リスト 3 SelectorクラスにおけるIteratorインタフェースの使用例
        while (selector.select() > 0) {
            // 発生した動作の一覧を Iterator で扱う
            Iterator keyIterator = selector.selectedKeys().iterator();
                
            while (keyIterator.hasNext()) {
                SelectionKey key = (SelectionKey)keyIterator.next();
                keyIterator.remove();  // 処理する動作を削除しておく
                if (key.isAcceptable()) {
                    // accept の処理
                    ...
                } else if (key.isReadable()) {
                    // データの受信
                    ...
                }
            }
        }

参考文献: 「オブジェクト指向における再利用のための デザインパターン」, Erich Gamma 他, ソフトバンク, ISBN 4-7973-1112-6

 

コラム ListインタフェースとIteratorインタフェース

ListインタフェースはIteratorインタフェースを使用しなくともシーケンシャルアクセスが可能です。では、Listインタフェースに対してIteratorインタフェースは使う意味がないのでしょうか。
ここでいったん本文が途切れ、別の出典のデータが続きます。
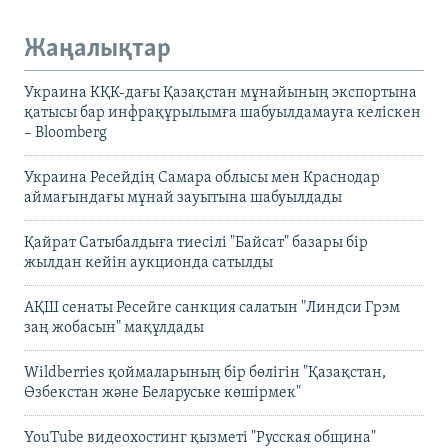
Жаңалықтар
Украина КҚК-дағы Қазақстан мұнайының экспортына
қатысы бар инфрақұрылымға шабуылдамауға келіскен
– Bloomberg
Украина Ресейдің Самара облысы мен Краснодар
аймағындағы мұнай зауытына шабуылдады
Қайрат Сатыбалдыға тиесілі "Байсат" базары бір
жылдан кейін аукционда сатылды
АҚШ сенаты Ресейге санкция салатын "Линдси Грэм
заң жобасын" мақұлдады
Wildberries қоймаларының бір бөлігін "Қазақстан,
Өзбекстан және Беларуське көшірмек"
YouTube видеохостинг қызметі "Русская община"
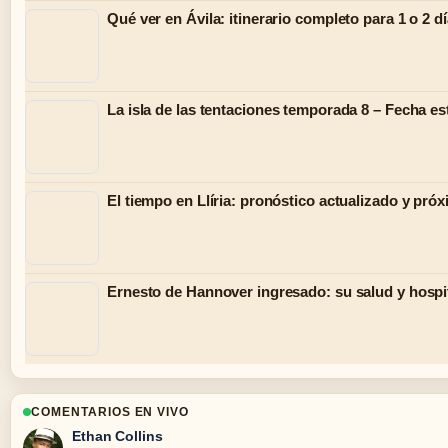
Qué ver en Ávila: itinerario completo para 1 o 2 d
La isla de las tentaciones temporada 8 – Fecha e
El tiempo en Llíria: pronóstico actualizado y pró
Ernesto de Hannover ingresado: su salud y hospi
COMENTARIOS EN VIVO
Ethan Collins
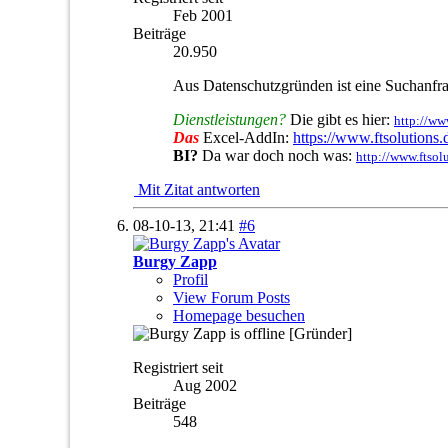
Feb 2001
Beiträge
20.950
Aus Datenschutzgründen ist eine Suchanfra
Dienstleistungen?
Die gibt es hier:
http://ww
Das
Excel-AddIn:
https://www.ftsolutions
BI?
Da war doch noch was:
http://www.ftsol
Mit Zitat antworten
08-10-13,
21:41
#6
Burgy Zapp
Profil
View Forum Posts
Homepage besuchen
[Gründer]
Registriert seit
Aug 2002
Beiträge
548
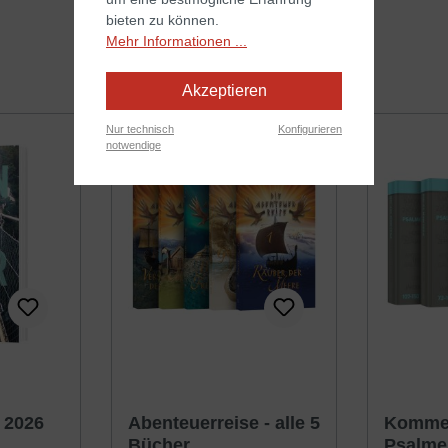
bieten zu können.
Mehr Informationen ...
Akzeptieren
Nur technisch
Konfigurieren
notwendige
ewertung von 4.5 von 5 Sternen
 2026
Abenteuerreise - alle 5
Kommen
Bücher
Psalme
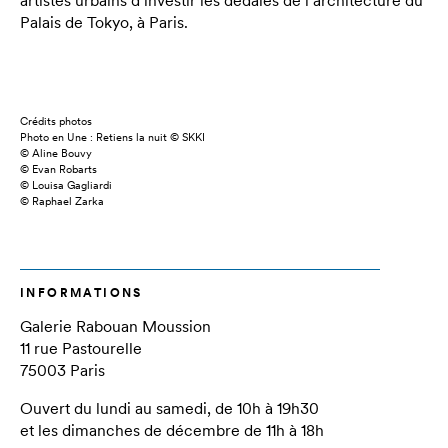
artistes urbains d’investir les dédales de l’architecture du
Palais de Tokyo, à Paris.
Crédits photos
Photo en Une : Retiens la nuit © SKKI
© Aline Bouvy
© Evan Robarts
© Louisa Gagliardi
© Raphael Zarka
INFORMATIONS
Galerie Rabouan Moussion
11 rue Pastourelle
75003 Paris
Ouvert du lundi au samedi, de 10h à 19h30
et les dimanches de décembre de 11h à 18h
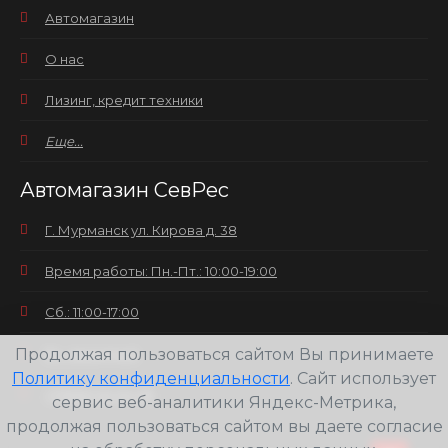
Автомагазин
О нас
Лизинг, кредит техники
Еще...
Автомагазин СевРес
Г. Мурманск ул. Кирова д. 38
Время работы: Пн.-Пт.: 10:00-19:00
Сб.: 11:00-17:00
Продолжая пользоваться сайтом Вы принимаете
Вс.: выходной
Политику конфиденциальности
. Сайт использует
+7(8152) 25-30-58
сервис веб-аналитики Яндекс-Метрика,
продолжая пользоваться сайтом вы даете согласие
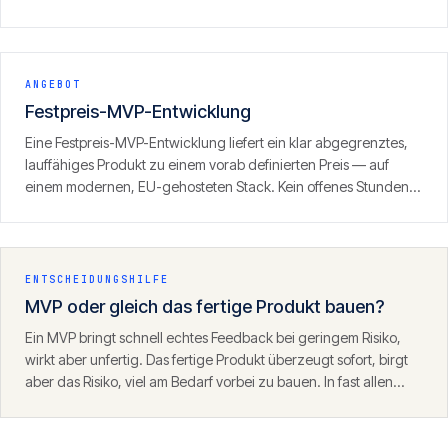
mit klarem Fokus auf den ersten zahlenden Kunden. Ergebnis ist
kein Prototyp, sondern ein produktionsreifes Produkt, das
Umsatz erzeugen kann.
ANGEBOT
Festpreis-MVP-Entwicklung
Eine Festpreis-MVP-Entwicklung liefert ein klar abgegrenztes,
lauffähiges Produkt zu einem vorab definierten Preis — auf
einem modernen, EU-gehosteten Stack. Kein offenes Stunden-
Fass, sondern ein definierter Umfang mit klarem Ergebnis.
ENTSCHEIDUNGSHILFE
MVP oder gleich das fertige Produkt bauen?
Ein MVP bringt schnell echtes Feedback bei geringem Risiko,
wirkt aber unfertig. Das fertige Produkt überzeugt sofort, birgt
aber das Risiko, viel am Bedarf vorbei zu bauen. In fast allen
Fällen ist der MVP-Weg der klügere Start — mit einem
Fundament, das danach trägt.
ArrayListクラスは直接使用したほうがIteratorインタフェースを使うより高速にシーケンシャルアクセスができます。しかし、意外なことにLinkedListクラスをそのまま使用したシーケンシャルアクセスは、Iteratorインタフェースを使った場合より低速になります。

つまり、Listインタフェースを実装しているクラスによってシーケンシャルアクセスのパフォーマンスが異なるのです。したがって、実装しているクラスが特定できないような場合には、Iteratorインタフェースを使用するのが無難です。これは実装に関わらず統一した方法でシーケンシャルアクセスを行うというIteratorの本来の目的からも望ましいといえます。